India got independence in 1947. It is located in south Asia.

↑ ↑ ↑ ↑ ↑

subject key1 value1 key2 value2

(extracting information from compound statement)

Tagging

India/NNP

got/VBD

independence/NN

in/IN

1947/CD

./.

It/PRP

is/VBZ

located/VBN

in/IN

south/JJ

Asia/NNP

./.

Parse

(ROOT

(S

(NP (NNP India))

(VP (VBD got)

(NP (NN independence))

(PP (IN in)

(NP (CD 1947))))

(. .)))

(ROOT

(S

(NP (PRP It))

(VP (VBZ is)

(VP (VBN located)

(PP (IN in)

(NP (JJ south) (NNP Asia)))))

(. .)))

Typed dependencies, collapsed

nsubj(got-2, India-1)

root(ROOT-0, got-2)

dobj(got-2, independence-3)

prep_in(got-2, 1947-5)

nsubjpass(located-3, It-1)

auxpass(located-3, is-2)

root(ROOT-0, located-3)

amod(Asia-6, south-5)

prep_in(located-3, Asia-6)

Conclusion

The process of information storage and extraction is one of the very essential steps for making any human-computer interaction model.

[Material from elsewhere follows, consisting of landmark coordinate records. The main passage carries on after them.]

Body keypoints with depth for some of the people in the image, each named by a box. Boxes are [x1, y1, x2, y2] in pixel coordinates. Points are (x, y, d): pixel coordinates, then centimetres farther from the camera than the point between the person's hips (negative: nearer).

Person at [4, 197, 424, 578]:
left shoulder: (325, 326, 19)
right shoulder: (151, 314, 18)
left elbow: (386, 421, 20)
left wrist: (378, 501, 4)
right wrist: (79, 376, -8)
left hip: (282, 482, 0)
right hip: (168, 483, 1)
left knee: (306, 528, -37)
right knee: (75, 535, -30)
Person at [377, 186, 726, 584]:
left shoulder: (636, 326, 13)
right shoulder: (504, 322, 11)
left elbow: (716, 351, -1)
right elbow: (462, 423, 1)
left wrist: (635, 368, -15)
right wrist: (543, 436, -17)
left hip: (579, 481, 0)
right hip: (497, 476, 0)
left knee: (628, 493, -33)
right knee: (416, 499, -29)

The algorithm proposed is easier to implement and its application ranges from personal conversations to inferences and analysis of any statistical data provided suitable algorithms are fed to it. The usage of graph has not only increased the efficiency in terms of time and space but also provided a suitable way to retrieve information and thus generating an output for justified queries of the user.

In future, further functionalities can be appended to the model including execution of routine tasks, priority based working according to users' choices, self-learning through external sources like internet for gaining more experience in lesser time, etc.